■ **Supplied information**
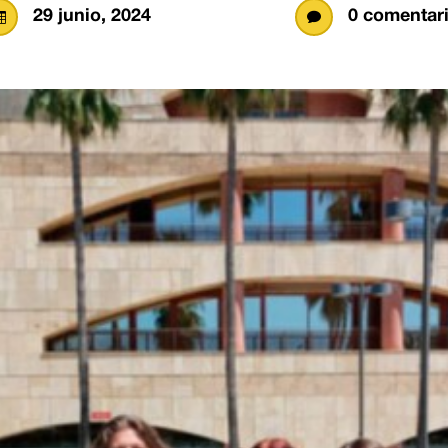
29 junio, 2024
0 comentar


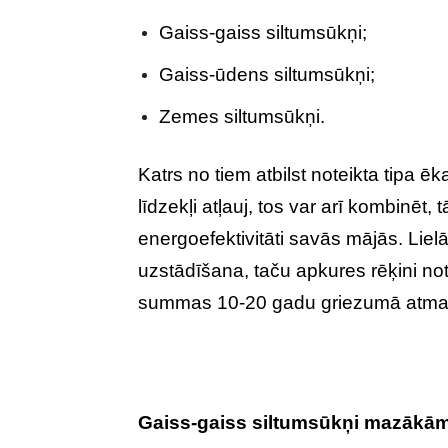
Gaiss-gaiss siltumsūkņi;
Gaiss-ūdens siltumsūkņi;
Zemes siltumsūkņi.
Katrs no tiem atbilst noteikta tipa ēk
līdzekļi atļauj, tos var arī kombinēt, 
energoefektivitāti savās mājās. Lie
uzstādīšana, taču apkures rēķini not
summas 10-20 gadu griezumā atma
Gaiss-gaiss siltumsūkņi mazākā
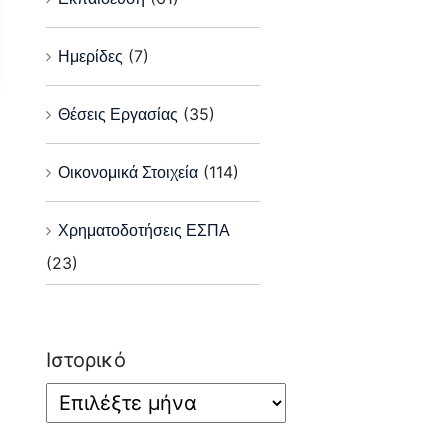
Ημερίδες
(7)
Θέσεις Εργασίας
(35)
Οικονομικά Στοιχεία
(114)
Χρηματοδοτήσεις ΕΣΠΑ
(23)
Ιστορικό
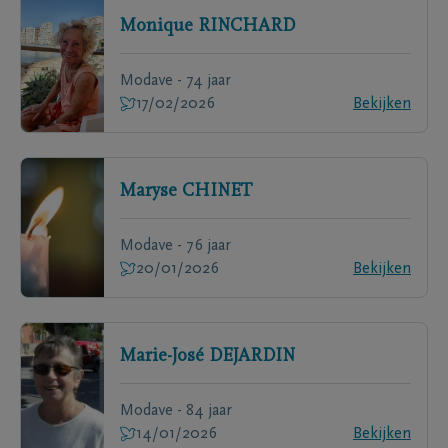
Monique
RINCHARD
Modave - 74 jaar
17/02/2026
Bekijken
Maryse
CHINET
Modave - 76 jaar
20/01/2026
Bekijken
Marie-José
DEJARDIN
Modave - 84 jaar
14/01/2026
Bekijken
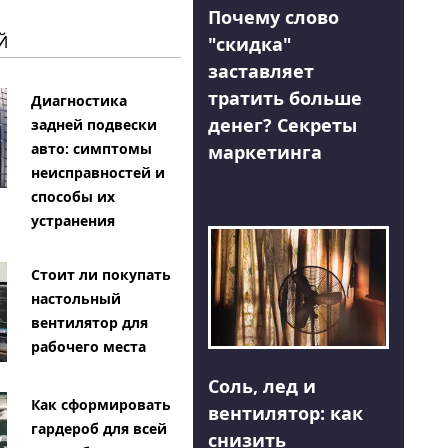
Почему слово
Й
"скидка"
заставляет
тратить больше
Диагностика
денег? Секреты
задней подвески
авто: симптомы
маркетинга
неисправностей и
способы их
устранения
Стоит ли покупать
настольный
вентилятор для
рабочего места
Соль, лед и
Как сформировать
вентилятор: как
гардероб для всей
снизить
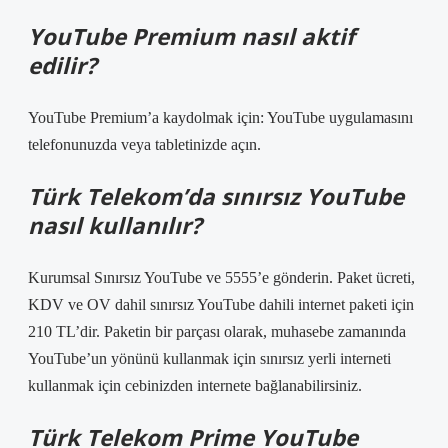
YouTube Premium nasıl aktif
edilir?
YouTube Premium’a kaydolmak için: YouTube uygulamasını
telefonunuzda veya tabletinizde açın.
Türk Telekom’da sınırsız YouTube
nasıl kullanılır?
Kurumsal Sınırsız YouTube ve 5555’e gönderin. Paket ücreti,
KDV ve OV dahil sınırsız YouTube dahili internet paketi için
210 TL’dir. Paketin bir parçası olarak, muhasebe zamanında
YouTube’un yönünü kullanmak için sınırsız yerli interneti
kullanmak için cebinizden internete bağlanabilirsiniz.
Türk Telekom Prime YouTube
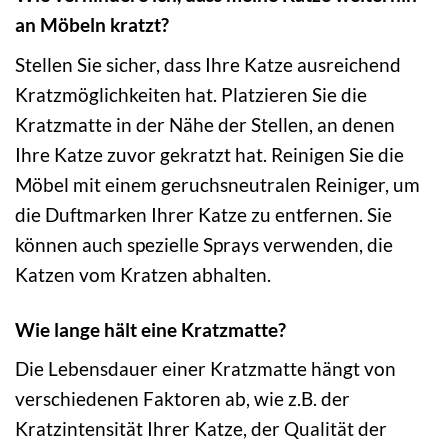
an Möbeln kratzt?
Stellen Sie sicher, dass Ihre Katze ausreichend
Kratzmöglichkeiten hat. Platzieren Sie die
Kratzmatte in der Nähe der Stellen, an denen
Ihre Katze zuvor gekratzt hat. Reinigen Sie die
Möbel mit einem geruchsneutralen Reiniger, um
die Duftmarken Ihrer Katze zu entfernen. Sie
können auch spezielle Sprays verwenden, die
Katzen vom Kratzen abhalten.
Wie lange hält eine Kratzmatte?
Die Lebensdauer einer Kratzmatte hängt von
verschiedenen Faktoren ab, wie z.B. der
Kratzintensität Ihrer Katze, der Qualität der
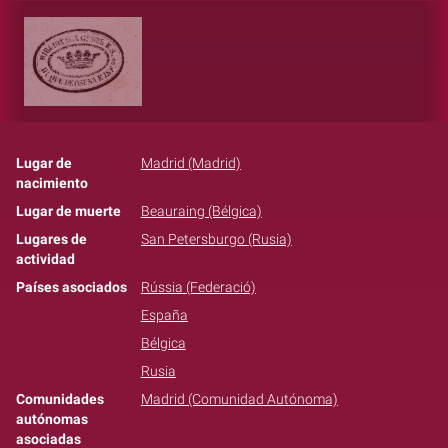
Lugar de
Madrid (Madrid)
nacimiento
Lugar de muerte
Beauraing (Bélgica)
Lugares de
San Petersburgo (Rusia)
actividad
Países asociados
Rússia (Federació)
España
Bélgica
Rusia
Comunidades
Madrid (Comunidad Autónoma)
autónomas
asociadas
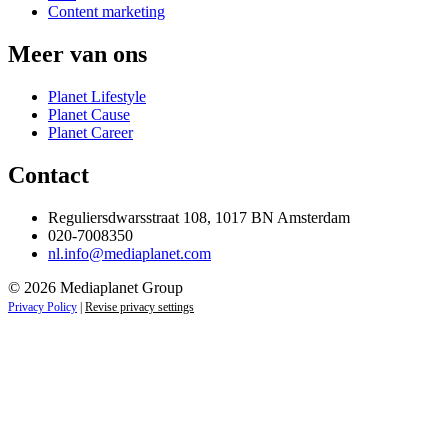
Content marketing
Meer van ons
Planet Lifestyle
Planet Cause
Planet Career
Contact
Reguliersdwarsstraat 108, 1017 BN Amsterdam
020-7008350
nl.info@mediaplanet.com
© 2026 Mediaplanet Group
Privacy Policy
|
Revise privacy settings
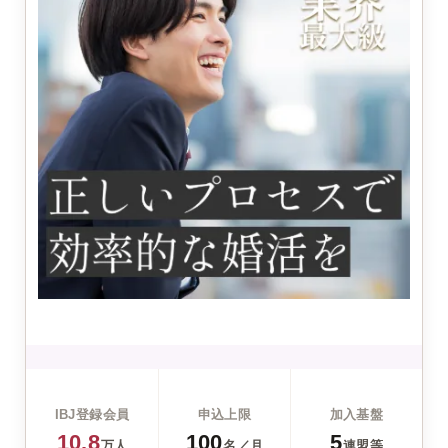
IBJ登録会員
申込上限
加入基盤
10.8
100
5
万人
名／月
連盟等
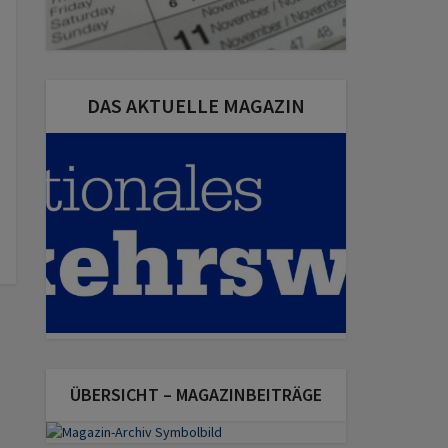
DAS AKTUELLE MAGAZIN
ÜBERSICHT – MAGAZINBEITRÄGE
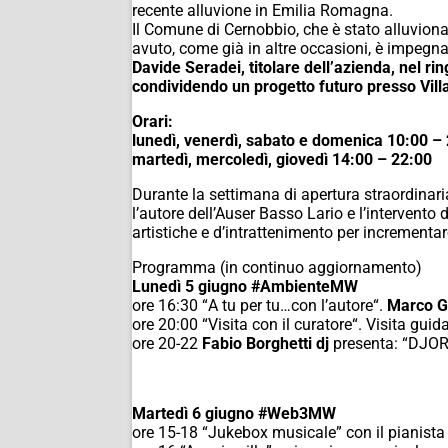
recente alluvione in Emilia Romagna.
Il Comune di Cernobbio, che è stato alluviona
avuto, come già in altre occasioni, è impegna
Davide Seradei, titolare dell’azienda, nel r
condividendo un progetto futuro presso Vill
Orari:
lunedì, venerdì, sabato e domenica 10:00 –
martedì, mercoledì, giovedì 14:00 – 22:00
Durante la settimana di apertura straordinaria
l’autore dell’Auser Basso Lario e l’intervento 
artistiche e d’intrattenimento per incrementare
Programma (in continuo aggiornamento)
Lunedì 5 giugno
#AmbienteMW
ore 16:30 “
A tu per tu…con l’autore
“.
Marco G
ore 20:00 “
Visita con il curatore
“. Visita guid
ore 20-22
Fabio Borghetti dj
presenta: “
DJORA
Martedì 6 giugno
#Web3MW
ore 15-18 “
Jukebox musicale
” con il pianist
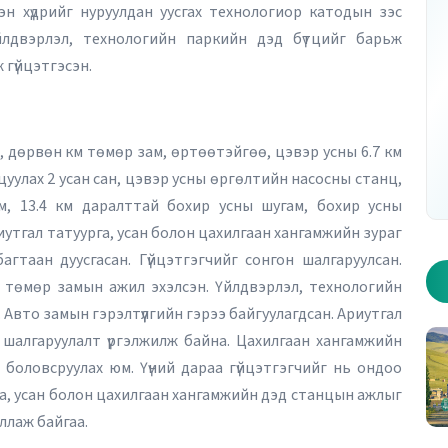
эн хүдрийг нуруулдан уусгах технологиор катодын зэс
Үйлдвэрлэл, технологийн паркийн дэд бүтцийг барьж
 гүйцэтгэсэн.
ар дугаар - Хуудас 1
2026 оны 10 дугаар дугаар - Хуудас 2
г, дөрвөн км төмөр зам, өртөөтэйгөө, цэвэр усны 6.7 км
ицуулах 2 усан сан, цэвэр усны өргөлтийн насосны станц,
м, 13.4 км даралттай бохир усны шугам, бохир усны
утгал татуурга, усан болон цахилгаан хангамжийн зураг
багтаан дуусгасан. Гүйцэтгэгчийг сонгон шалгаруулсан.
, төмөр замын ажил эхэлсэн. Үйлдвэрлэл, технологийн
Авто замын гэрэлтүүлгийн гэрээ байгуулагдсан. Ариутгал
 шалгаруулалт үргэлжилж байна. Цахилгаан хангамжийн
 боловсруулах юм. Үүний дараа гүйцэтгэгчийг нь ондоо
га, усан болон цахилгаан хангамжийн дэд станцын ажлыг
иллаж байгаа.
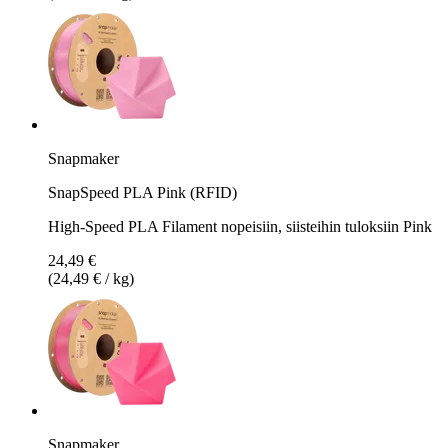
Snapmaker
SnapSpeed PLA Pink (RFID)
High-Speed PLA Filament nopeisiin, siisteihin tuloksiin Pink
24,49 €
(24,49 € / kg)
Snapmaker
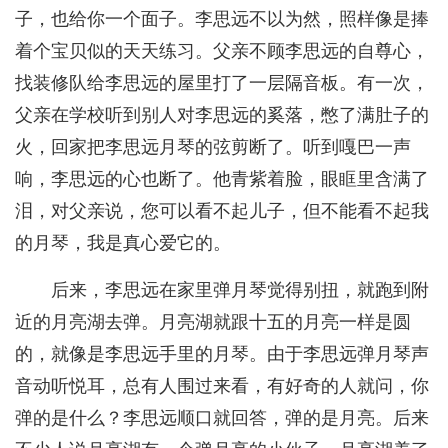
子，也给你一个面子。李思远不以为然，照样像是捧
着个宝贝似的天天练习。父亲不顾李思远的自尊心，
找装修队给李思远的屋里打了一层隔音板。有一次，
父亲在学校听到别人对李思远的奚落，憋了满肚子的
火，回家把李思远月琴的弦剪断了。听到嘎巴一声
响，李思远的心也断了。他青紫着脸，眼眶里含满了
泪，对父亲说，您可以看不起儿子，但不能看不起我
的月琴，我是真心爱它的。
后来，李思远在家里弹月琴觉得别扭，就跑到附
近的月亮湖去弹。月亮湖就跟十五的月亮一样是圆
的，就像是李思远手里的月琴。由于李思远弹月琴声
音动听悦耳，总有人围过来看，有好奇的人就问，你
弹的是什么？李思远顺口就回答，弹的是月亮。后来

■ **Try it**
Count the lines above that contain the string "kullanmak", with case counting, and reply with the number alone.

■ **Task response**
2